• Task instructions:
Repeat each line of the material below exactly as it appears, minus any pictures.

• Source records:
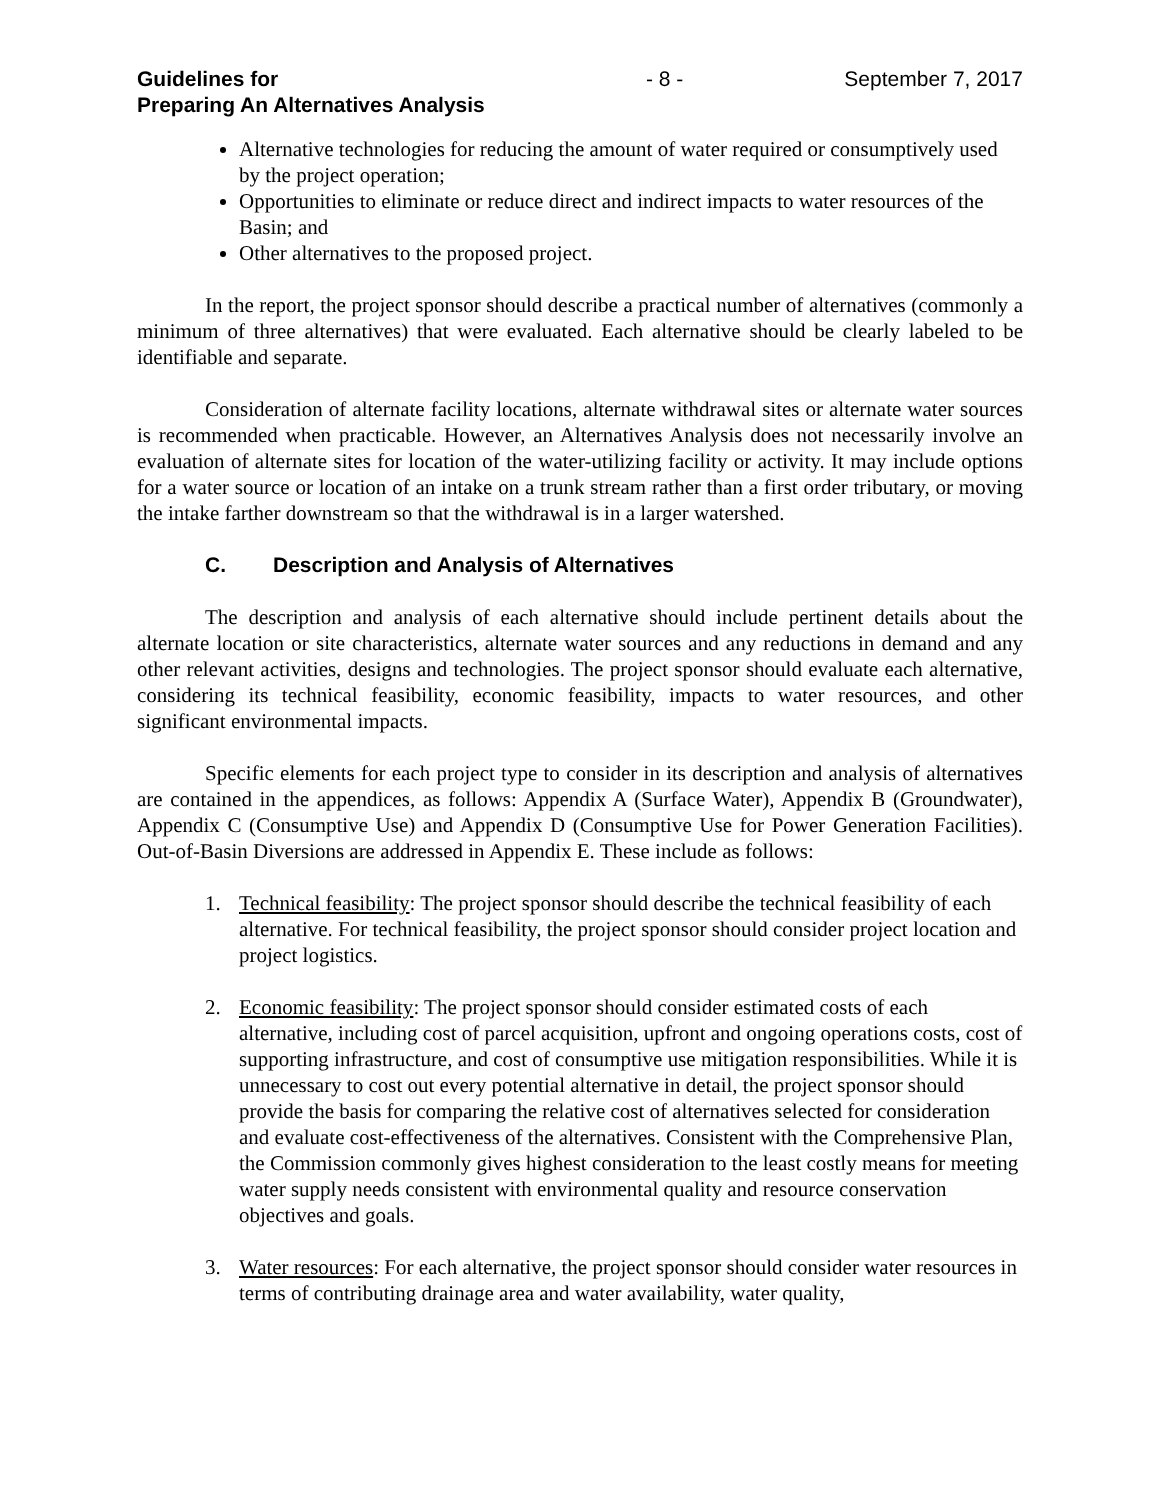Guidelines for
Preparing An Alternatives Analysis - 8 - September 7, 2017
Alternative technologies for reducing the amount of water required or consumptively used by the project operation;
Opportunities to eliminate or reduce direct and indirect impacts to water resources of the Basin; and
Other alternatives to the proposed project.
In the report, the project sponsor should describe a practical number of alternatives (commonly a minimum of three alternatives) that were evaluated. Each alternative should be clearly labeled to be identifiable and separate.
Consideration of alternate facility locations, alternate withdrawal sites or alternate water sources is recommended when practicable. However, an Alternatives Analysis does not necessarily involve an evaluation of alternate sites for location of the water-utilizing facility or activity. It may include options for a water source or location of an intake on a trunk stream rather than a first order tributary, or moving the intake farther downstream so that the withdrawal is in a larger watershed.
C. Description and Analysis of Alternatives
The description and analysis of each alternative should include pertinent details about the alternate location or site characteristics, alternate water sources and any reductions in demand and any other relevant activities, designs and technologies. The project sponsor should evaluate each alternative, considering its technical feasibility, economic feasibility, impacts to water resources, and other significant environmental impacts.
Specific elements for each project type to consider in its description and analysis of alternatives are contained in the appendices, as follows: Appendix A (Surface Water), Appendix B (Groundwater), Appendix C (Consumptive Use) and Appendix D (Consumptive Use for Power Generation Facilities). Out-of-Basin Diversions are addressed in Appendix E. These include as follows:
1. Technical feasibility: The project sponsor should describe the technical feasibility of each alternative. For technical feasibility, the project sponsor should consider project location and project logistics.
2. Economic feasibility: The project sponsor should consider estimated costs of each alternative, including cost of parcel acquisition, upfront and ongoing operations costs, cost of supporting infrastructure, and cost of consumptive use mitigation responsibilities. While it is unnecessary to cost out every potential alternative in detail, the project sponsor should provide the basis for comparing the relative cost of alternatives selected for consideration and evaluate cost-effectiveness of the alternatives. Consistent with the Comprehensive Plan, the Commission commonly gives highest consideration to the least costly means for meeting water supply needs consistent with environmental quality and resource conservation objectives and goals.
3. Water resources: For each alternative, the project sponsor should consider water resources in terms of contributing drainage area and water availability, water quality,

• Your solution:
Guidelines for
Preparing An Alternatives Analysis - 8 - September 7, 2017
Alternative technologies for reducing the amount of water required or consumptively used by the project operation;
Opportunities to eliminate or reduce direct and indirect impacts to water resources of the Basin; and
Other alternatives to the proposed project.
In the report, the project sponsor should describe a practical number of alternatives (commonly a minimum of three alternatives) that were evaluated. Each alternative should be clearly labeled to be identifiable and separate.
Consideration of alternate facility locations, alternate withdrawal sites or alternate water sources is recommended when practicable. However, an Alternatives Analysis does not necessarily involve an evaluation of alternate sites for location of the water-utilizing facility or activity. It may include options for a water source or location of an intake on a trunk stream rather than a first order tributary, or moving the intake farther downstream so that the withdrawal is in a larger watershed.
C. Description and Analysis of Alternatives
The description and analysis of each alternative should include pertinent details about the alternate location or site characteristics, alternate water sources and any reductions in demand and any other relevant activities, designs and technologies. The project sponsor should evaluate each alternative, considering its technical feasibility, economic feasibility, impacts to water resources, and other significant environmental impacts.
Specific elements for each project type to consider in its description and analysis of alternatives are contained in the appendices, as follows: Appendix A (Surface Water), Appendix B (Groundwater), Appendix C (Consumptive Use) and Appendix D (Consumptive Use for Power Generation Facilities). Out-of-Basin Diversions are addressed in Appendix E. These include as follows:
1. Technical feasibility: The project sponsor should describe the technical feasibility of each alternative. For technical feasibility, the project sponsor should consider project location and project logistics.
2. Economic feasibility: The project sponsor should consider estimated costs of each alternative, including cost of parcel acquisition, upfront and ongoing operations costs, cost of supporting infrastructure, and cost of consumptive use mitigation responsibilities. While it is unnecessary to cost out every potential alternative in detail, the project sponsor should provide the basis for comparing the relative cost of alternatives selected for consideration and evaluate cost-effectiveness of the alternatives. Consistent with the Comprehensive Plan, the Commission commonly gives highest consideration to the least costly means for meeting water supply needs consistent with environmental quality and resource conservation objectives and goals.
3. Water resources: For each alternative, the project sponsor should consider water resources in terms of contributing drainage area and water availability, water quality,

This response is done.